To make this easier to use for actual data, I suggest (1) make sure to explicitly only use one particular data type in each column; (2) rather than using strings “no” and “yes”, use either booleans or integers (0 and 1). In the code below I’ve made columns A:D all take integer values.
These modifications create clear and clean(er) code. They also make storage and processing a bit more efficient and make it easier to later modify the code. With those modifications, the complete script could be sth like this:

import itertools as it
import pandas as pd
columns = ['A', 'B', 'C', 'D', 'E', 'F', 'G', 'H']
data = list(it.product([0, 1, 2], [0, 3, 7], [0, 1, 2], [0, 3, 7],
                       [True, False], [True, False], [True, False], [True, False]))
df = pd.DataFrame(data, columns=columns)

def confidence_score(row):
    match (row['E'], row['F']):
        case (False, False):
            a = 4 if row['A'] > 0 else -12
            b = 4 if row['B'] > 0 else -4
            c = 4  # c = 4 if row['C'] > 0 else 4
            d = 4  # d = 4 if row['D'] > 0 else 4
            score = a + b + c + d
        case (True, True):
            a = 4 if row['A'] > 0 else -4
            b = 4 if row['B'] > 0 else -4
            c = 4 if row['C'] > 0 else 0
            d = 2 if row['D'] > 0 else 0
            score = a + b + c + d
        case (True, False):
            a = 4 if row['A'] > 0 else -4
            b = 4 if row['B'] > 0 else -4
            c = 4 if row['C'] > 0 else 0
            d = 2 if row['D'] > 0 else 2
            score = a + b + c + d
        case (False, True):
            a = 4 if row['A'] > 0 else -4
            b = 4 if row['B'] > 0 else -4
            c = 4  # c = 4 if row['C'] > 0 else 4
            d = 2  # d = 2 if row['D'] > 0 else 2
            score = a + b + c + d
        case _:
            score = None
    return score

df['I'] = df.apply(confidence_score, axis=1)

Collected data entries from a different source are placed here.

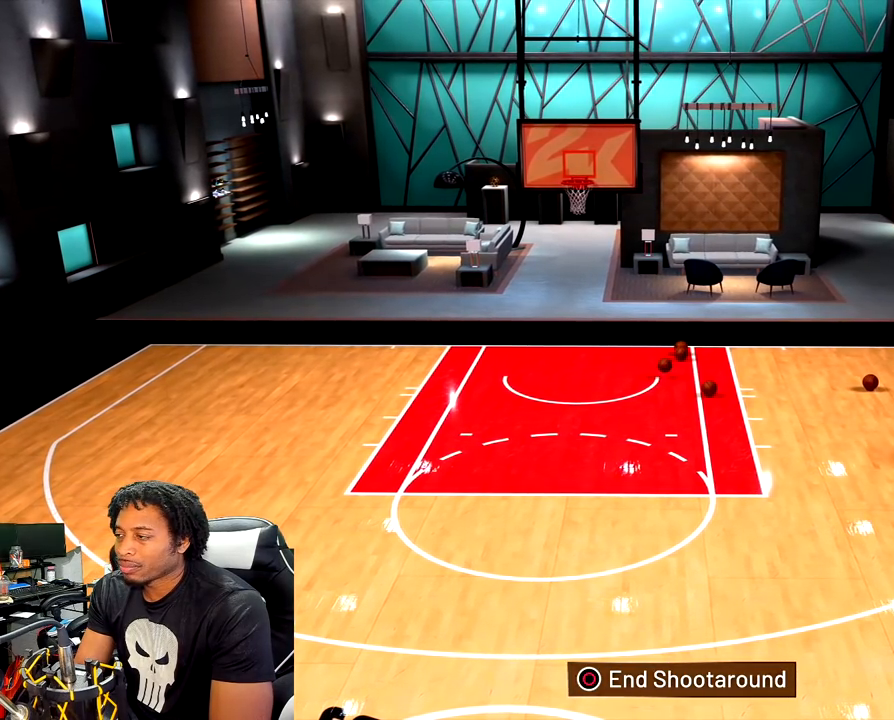
{"buttons": ["R2"], "left_stick": "up-left", "right_stick": "center", "events": [[33, "left_stick", "up-left"], [100, "R2", "down"]]}
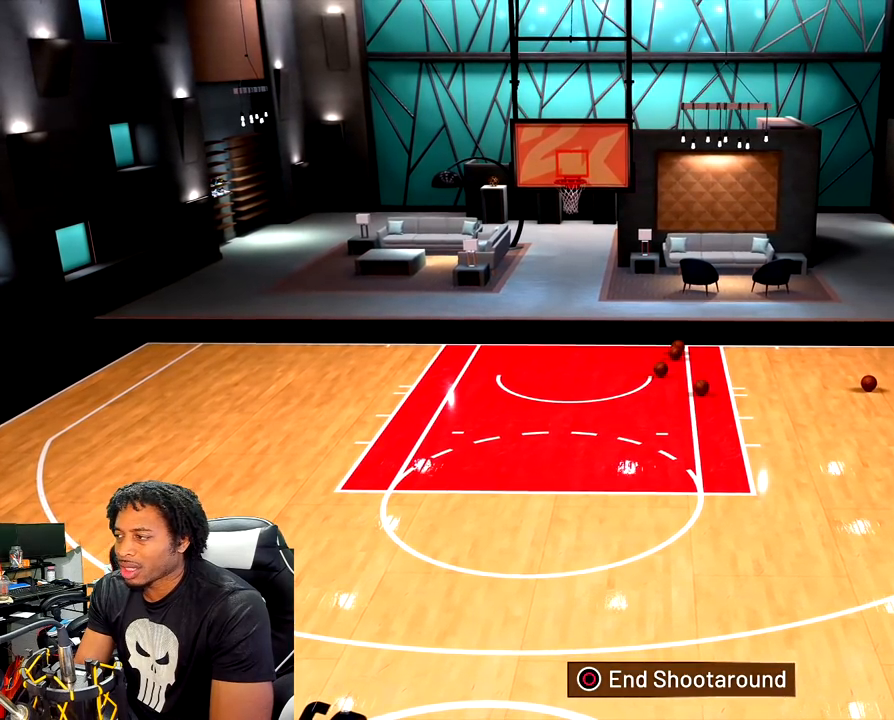
{"buttons": ["R2"], "left_stick": "up-left", "right_stick": "center", "events": []}
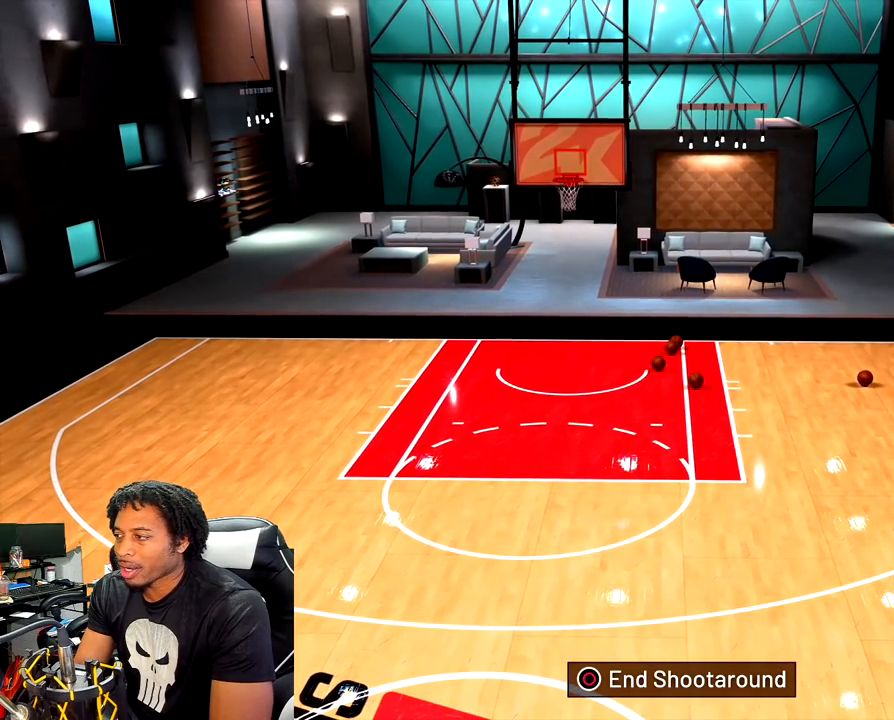
{"buttons": ["R2"], "left_stick": "up-left", "right_stick": "center", "events": []}
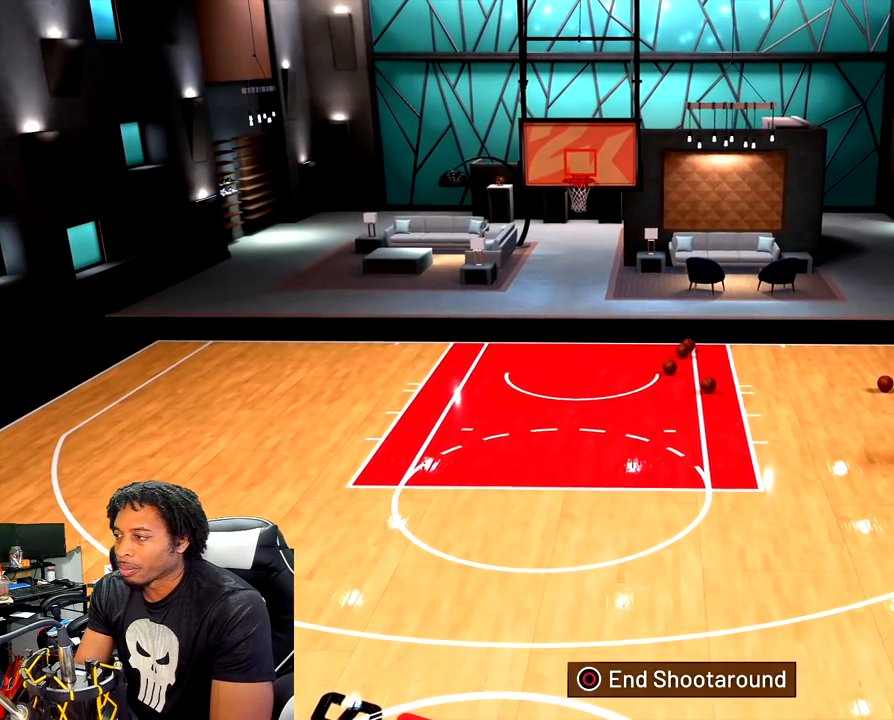
{"buttons": [], "left_stick": "up-left", "right_stick": "down-left", "events": [[150, "R2", "up"], [200, "right_stick", "down-left"]]}
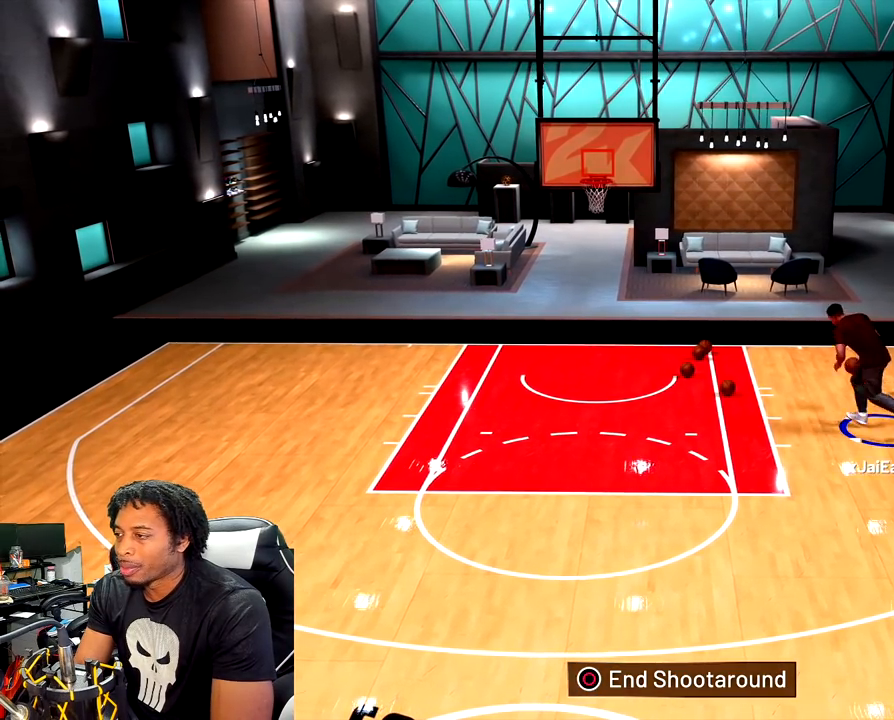
{"buttons": [], "left_stick": "up-left", "right_stick": "down", "events": [[367, "right_stick", "down"]]}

(Note that I made yet one more modification: I subsumed the “unkn” case under the default case. So any “unkn” value in E will also lead to a None (null) value in the score. Not sure if that is wanted, it just seemed a little strange to me to give a confidence score of 0 if E==‘unkn’.)

1 Like

@hansgeunsmeyer thank you for the code and explanations. I will play around with this and see what happens, lol.

I’m fairly proficient with excel, but now that I’m getting more into analytics, I really have to learn this.